Leggo le affermazioni di Luca Zeni sulla scelta di Olivi come capolista e, benchè personalmente abbia sempre cercato di tenere il dibattito nelle sedi opportune, non posso più tacere. Chi è capogruppo più di altri dovrebbe rispettare il partito, il suo bene, ed i suoi organi. Quindi anche le scelte della commissione elettorale che avrà occasione di discutere quando la proposta approderà in assemblea.
Alessio Manica, "Trentino", 4 agosto 2013
Ma la costruzione di un’immagine probabilmente sta prevalendo su un po’ di banale disciplina. Purtroppo anche il nostro Capogruppo ha metodicamente usato la stampa per rafforzare la propria immagine indebolendo conseguentemente quella della squadra, l'intervento di oggi è emblematico: criticare una scelta della commissione e un'altra figura del partito per etichettarli come l'altro "la nomenclatura" sorda alla voce degli elettori e se stessi come la vera voce dell'elettorato.
La conferma di Olivi come scelta di punta del Pd è una scelta logica per un partito che riconosce il valore e l'impegno delle persone, ma forse a qualcuno piace di più il partito tritacarne quello che è riuscito a spingere al passo indietro anche Pacher. Si spera di fare lo stesso con Olivi?
La generosità di Zeni, per ora autoriconosciuta, è pari a quella di molti altri nel partito e comunque il passo indietro che ha permesso l'individuazione di Olivi all'unanimità, chi c'era alle votazioni di quei giorni lo sa, è stata motivata dalla constatazione che i numeri davano ormai la maggioranza dell'assemblea concorde sulla figura di Alessandro. Smettiamola con questa costruzione di una falsa immagine dei puri e corretti da una parte e la nomenclatura falsa e manovratrice dall'altra: è un insulto costante a buona parte della partito.
Incentrare l'attenzione su Pinter e sulla sola dirigenza provinciale è una modo ipocrita e strumentale per addebitare mediaticamente le colpe a poche figure magari scomode, nascondendo la responsabilità ben più diffusa che ha radici in molti comportamenti e gesti degli ultimi anni.
Il PD ha perso, e l'ho già detto più volte, per l'immagine che ha dato in questi anni non nelle settimane delle primarie. Se avessimo fatto le primarie interne avremmo solo accertato prima questa crisi.

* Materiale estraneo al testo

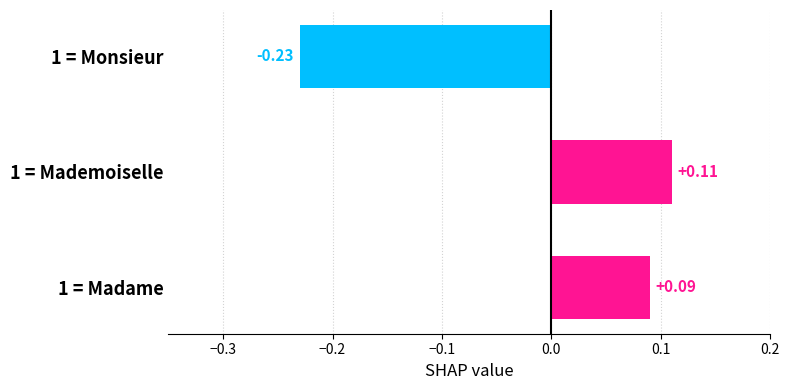

What is the difference between the maximum and minimum values?

0.3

Abbiamo perso per la grande capacità (per alcuni e pochi volontà) di mettere in difficoltà i nostri leader, pensiamo ad Ale Pacher, per la chiara percezione che trasmettiamo ormai ininterrottamente di una sommatoria di correnti distanti, per l'incapacità di sintesi interna che dovrebbe sempre far prevalere l'interesse del partito sui singoli, per l'assenza di una disciplina vera di chi lo rappresenta.

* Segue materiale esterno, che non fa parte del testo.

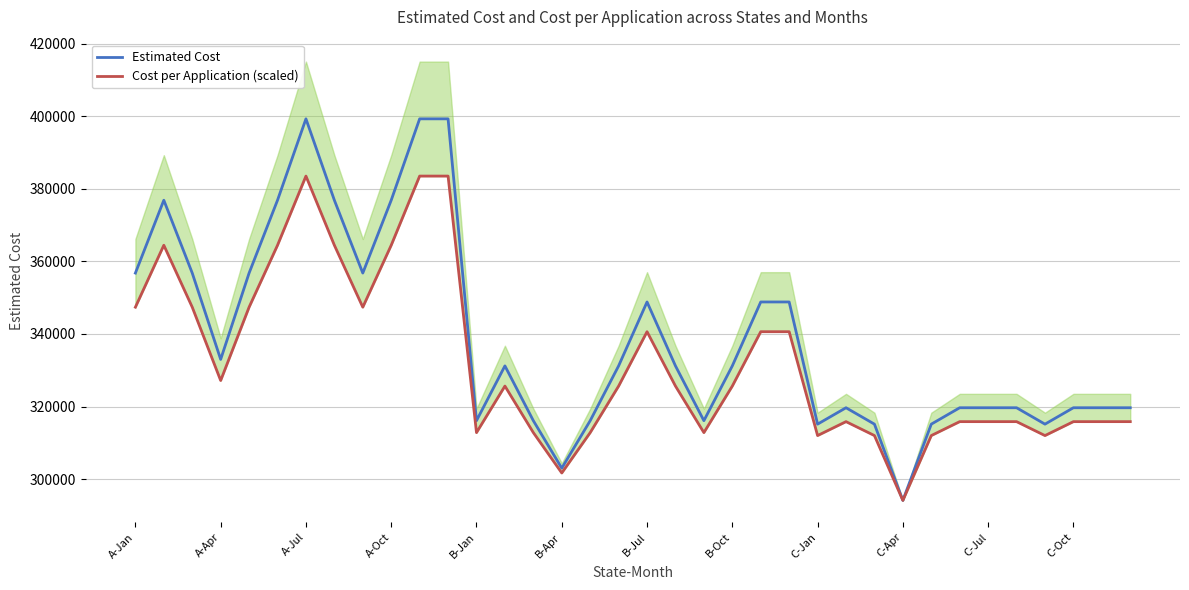

The value of Estimated Cost at B-Apr is 303030.6. True or false?

True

Non abbiamo perso perché abbiamo sbagliato candidato alle primarie, ed il fatto che lo dica chi voleva essere candidato e che aveva iniziato la propria promozione prima che il partito decidesse di farle è emblematico. Solo un non partito mette in discussione che il proprio candidato presidente non lo rappresenti a sufficienza per fare capolista, sono gomitate che di certo non servono al partito ma a far spazio a chi le dà.